■ WORK INSTRUCTION: Below are some records; print every one of them exactly.

■ DATA EXTRACTS:
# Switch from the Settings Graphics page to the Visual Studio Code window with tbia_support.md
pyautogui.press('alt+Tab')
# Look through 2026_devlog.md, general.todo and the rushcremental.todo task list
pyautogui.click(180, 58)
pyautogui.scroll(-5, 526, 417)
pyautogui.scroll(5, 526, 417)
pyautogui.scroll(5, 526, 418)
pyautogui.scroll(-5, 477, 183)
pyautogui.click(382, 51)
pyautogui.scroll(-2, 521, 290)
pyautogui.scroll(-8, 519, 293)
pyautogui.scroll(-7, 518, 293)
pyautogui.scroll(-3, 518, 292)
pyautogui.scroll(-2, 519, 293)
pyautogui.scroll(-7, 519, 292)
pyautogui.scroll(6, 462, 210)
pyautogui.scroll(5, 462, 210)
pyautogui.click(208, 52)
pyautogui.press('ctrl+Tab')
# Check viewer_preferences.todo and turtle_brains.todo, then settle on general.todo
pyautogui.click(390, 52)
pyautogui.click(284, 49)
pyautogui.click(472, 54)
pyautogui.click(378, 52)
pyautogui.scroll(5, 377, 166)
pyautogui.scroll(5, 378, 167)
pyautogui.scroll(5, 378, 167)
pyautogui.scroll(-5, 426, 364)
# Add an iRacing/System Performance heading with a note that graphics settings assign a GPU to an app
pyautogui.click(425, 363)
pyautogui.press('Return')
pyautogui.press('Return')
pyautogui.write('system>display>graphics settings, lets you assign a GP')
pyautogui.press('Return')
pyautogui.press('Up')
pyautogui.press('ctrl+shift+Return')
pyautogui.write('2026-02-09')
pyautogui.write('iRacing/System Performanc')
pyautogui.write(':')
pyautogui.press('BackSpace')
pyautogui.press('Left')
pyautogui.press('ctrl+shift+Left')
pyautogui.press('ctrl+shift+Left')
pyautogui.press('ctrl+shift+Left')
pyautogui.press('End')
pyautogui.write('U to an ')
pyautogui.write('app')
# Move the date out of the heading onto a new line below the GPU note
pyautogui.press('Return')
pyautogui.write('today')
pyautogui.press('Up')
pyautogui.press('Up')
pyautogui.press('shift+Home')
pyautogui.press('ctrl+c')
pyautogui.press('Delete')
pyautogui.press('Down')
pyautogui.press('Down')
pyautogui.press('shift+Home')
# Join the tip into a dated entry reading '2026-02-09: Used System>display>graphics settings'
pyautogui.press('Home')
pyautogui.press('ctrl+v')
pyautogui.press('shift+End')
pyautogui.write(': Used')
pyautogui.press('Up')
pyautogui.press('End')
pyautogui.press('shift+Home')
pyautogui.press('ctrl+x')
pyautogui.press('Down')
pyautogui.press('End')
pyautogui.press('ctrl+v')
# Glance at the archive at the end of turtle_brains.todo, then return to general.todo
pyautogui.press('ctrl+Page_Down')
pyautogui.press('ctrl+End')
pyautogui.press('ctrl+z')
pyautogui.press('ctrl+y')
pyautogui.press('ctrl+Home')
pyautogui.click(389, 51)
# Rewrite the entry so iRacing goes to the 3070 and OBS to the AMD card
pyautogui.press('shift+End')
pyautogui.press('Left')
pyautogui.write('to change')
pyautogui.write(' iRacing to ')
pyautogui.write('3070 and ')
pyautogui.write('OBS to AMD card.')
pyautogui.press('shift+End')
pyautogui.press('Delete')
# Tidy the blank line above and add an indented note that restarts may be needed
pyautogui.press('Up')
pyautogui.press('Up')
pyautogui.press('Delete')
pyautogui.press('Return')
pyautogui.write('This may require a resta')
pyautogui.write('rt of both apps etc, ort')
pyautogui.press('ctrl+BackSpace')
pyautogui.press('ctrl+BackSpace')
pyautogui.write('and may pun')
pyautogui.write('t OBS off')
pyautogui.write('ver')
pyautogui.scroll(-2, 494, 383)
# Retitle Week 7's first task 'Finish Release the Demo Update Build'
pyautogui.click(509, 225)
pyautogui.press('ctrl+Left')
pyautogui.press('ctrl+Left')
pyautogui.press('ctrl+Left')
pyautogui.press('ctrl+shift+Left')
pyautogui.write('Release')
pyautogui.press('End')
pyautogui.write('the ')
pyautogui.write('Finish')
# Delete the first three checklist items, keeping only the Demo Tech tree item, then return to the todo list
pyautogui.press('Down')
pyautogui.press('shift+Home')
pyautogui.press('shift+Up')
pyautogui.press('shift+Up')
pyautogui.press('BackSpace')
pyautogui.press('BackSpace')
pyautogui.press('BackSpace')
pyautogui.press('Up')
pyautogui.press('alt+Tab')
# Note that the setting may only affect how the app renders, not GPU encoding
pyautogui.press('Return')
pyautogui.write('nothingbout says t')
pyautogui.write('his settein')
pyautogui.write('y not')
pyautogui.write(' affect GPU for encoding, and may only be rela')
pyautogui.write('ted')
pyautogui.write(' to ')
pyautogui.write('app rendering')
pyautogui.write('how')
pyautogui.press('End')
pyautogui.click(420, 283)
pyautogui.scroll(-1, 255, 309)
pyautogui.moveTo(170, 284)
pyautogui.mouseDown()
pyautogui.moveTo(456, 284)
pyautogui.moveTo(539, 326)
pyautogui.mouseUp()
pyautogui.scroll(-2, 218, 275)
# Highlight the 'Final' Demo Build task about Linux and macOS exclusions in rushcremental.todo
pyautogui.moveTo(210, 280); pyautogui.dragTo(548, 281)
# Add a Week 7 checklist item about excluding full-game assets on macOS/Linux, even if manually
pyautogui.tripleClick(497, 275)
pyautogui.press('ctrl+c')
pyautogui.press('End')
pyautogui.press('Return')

■ EXERCISE ANSWER:
# Switch from the Settings Graphics page to the Visual Studio Code window with tbia_support.md
pyautogui.press('alt+Tab')
# Look through 2026_devlog.md, general.todo and the rushcremental.todo task list
pyautogui.click(180, 58)
pyautogui.scroll(-5, 526, 417)
pyautogui.scroll(5, 526, 417)
pyautogui.scroll(5, 526, 418)
pyautogui.scroll(-5, 477, 183)
pyautogui.click(382, 51)
pyautogui.scroll(-2, 521, 290)
pyautogui.scroll(-8, 519, 293)
pyautogui.scroll(-7, 518, 293)
pyautogui.scroll(-3, 518, 292)
pyautogui.scroll(-2, 519, 293)
pyautogui.scroll(-7, 519, 292)
pyautogui.scroll(6, 462, 210)
pyautogui.scroll(5, 462, 210)
pyautogui.click(208, 52)
pyautogui.press('ctrl+Tab')
# Check viewer_preferences.todo and turtle_brains.todo, then settle on general.todo
pyautogui.click(390, 52)
pyautogui.click(284, 49)
pyautogui.click(472, 54)
pyautogui.click(378, 52)
pyautogui.scroll(5, 377, 166)
pyautogui.scroll(5, 378, 167)
pyautogui.scroll(5, 378, 167)
pyautogui.scroll(-5, 426, 364)
# Add an iRacing/System Performance heading with a note that graphics settings assign a GPU to an app
pyautogui.click(425, 363)
pyautogui.press('Return')
pyautogui.press('Return')
pyautogui.write('system>display>graphics settings, lets you assign a GP')
pyautogui.press('Return')
pyautogui.press('Up')
pyautogui.press('ctrl+shift+Return')
pyautogui.write('2026-02-09')
pyautogui.write('iRacing/System Performanc')
pyautogui.write(':')
pyautogui.press('BackSpace')
pyautogui.press('Left')
pyautogui.press('ctrl+shift+Left')
pyautogui.press('ctrl+shift+Left')
pyautogui.press('ctrl+shift+Left')
pyautogui.press('End')
pyautogui.write('U to an ')
pyautogui.write('app')
# Move the date out of the heading onto a new line below the GPU note
pyautogui.press('Return')
pyautogui.write('today')
pyautogui.press('Up')
pyautogui.press('Up')
pyautogui.press('shift+Home')
pyautogui.press('ctrl+c')
pyautogui.press('Delete')
pyautogui.press('Down')
pyautogui.press('Down')
pyautogui.press('shift+Home')
# Join the tip into a dated entry reading '2026-02-09: Used System>display>graphics settings'
pyautogui.press('Home')
pyautogui.press('ctrl+v')
pyautogui.press('shift+End')
pyautogui.write(': Used')
pyautogui.press('Up')
pyautogui.press('End')
pyautogui.press('shift+Home')
pyautogui.press('ctrl+x')
pyautogui.press('Down')
pyautogui.press('End')
pyautogui.press('ctrl+v')
# Glance at the archive at the end of turtle_brains.todo, then return to general.todo
pyautogui.press('ctrl+Page_Down')
pyautogui.press('ctrl+End')
pyautogui.press('ctrl+z')
pyautogui.press('ctrl+y')
pyautogui.press('ctrl+Home')
pyautogui.click(389, 51)
# Rewrite the entry so iRacing goes to the 3070 and OBS to the AMD card
pyautogui.press('shift+End')
pyautogui.press('Left')
pyautogui.write('to change')
pyautogui.write(' iRacing to ')
pyautogui.write('3070 and ')
pyautogui.write('OBS to AMD card.')
pyautogui.press('shift+End')
pyautogui.press('Delete')
# Tidy the blank line above and add an indented note that restarts may be needed
pyautogui.press('Up')
pyautogui.press('Up')
pyautogui.press('Delete')
pyautogui.press('Return')
pyautogui.write('This may require a resta')
pyautogui.write('rt of both apps etc, ort')
pyautogui.press('ctrl+BackSpace')
pyautogui.press('ctrl+BackSpace')
pyautogui.write('and may pun')
pyautogui.write('t OBS off')
pyautogui.write('ver')
pyautogui.scroll(-2, 494, 383)
# Retitle Week 7's first task 'Finish Release the Demo Update Build'
pyautogui.click(509, 225)
pyautogui.press('ctrl+Left')
pyautogui.press('ctrl+Left')
pyautogui.press('ctrl+Left')
pyautogui.press('ctrl+shift+Left')
pyautogui.write('Release')
pyautogui.press('End')
pyautogui.write('the ')
pyautogui.write('Finish')
# Delete the first three checklist items, keeping only the Demo Tech tree item, then return to the todo list
pyautogui.press('Down')
pyautogui.press('shift+Home')
pyautogui.press('shift+Up')
pyautogui.press('shift+Up')
pyautogui.press('BackSpace')
pyautogui.press('BackSpace')
pyautogui.press('BackSpace')
pyautogui.press('Up')
pyautogui.press('alt+Tab')
# Note that the setting may only affect how the app renders, not GPU encoding
pyautogui.press('Return')
pyautogui.write('nothingbout says t')
pyautogui.write('his settein')
pyautogui.write('y not')
pyautogui.write(' affect GPU for encoding, and may only be rela')
pyautogui.write('ted')
pyautogui.write(' to ')
pyautogui.write('app rendering')
pyautogui.write('how')
pyautogui.press('End')
pyautogui.click(420, 283)
pyautogui.scroll(-1, 255, 309)
pyautogui.moveTo(170, 284)
pyautogui.mouseDown()
pyautogui.moveTo(456, 284)
pyautogui.moveTo(539, 326)
pyautogui.mouseUp()
pyautogui.scroll(-2, 218, 275)
# Highlight the 'Final' Demo Build task about Linux and macOS exclusions in rushcremental.todo
pyautogui.moveTo(210, 280); pyautogui.dragTo(548, 281)
# Add a Week 7 checklist item about excluding full-game assets on macOS/Linux, even if manually
pyautogui.tripleClick(497, 275)
pyautogui.press('ctrl+c')
pyautogui.press('End')
pyautogui.press('Return')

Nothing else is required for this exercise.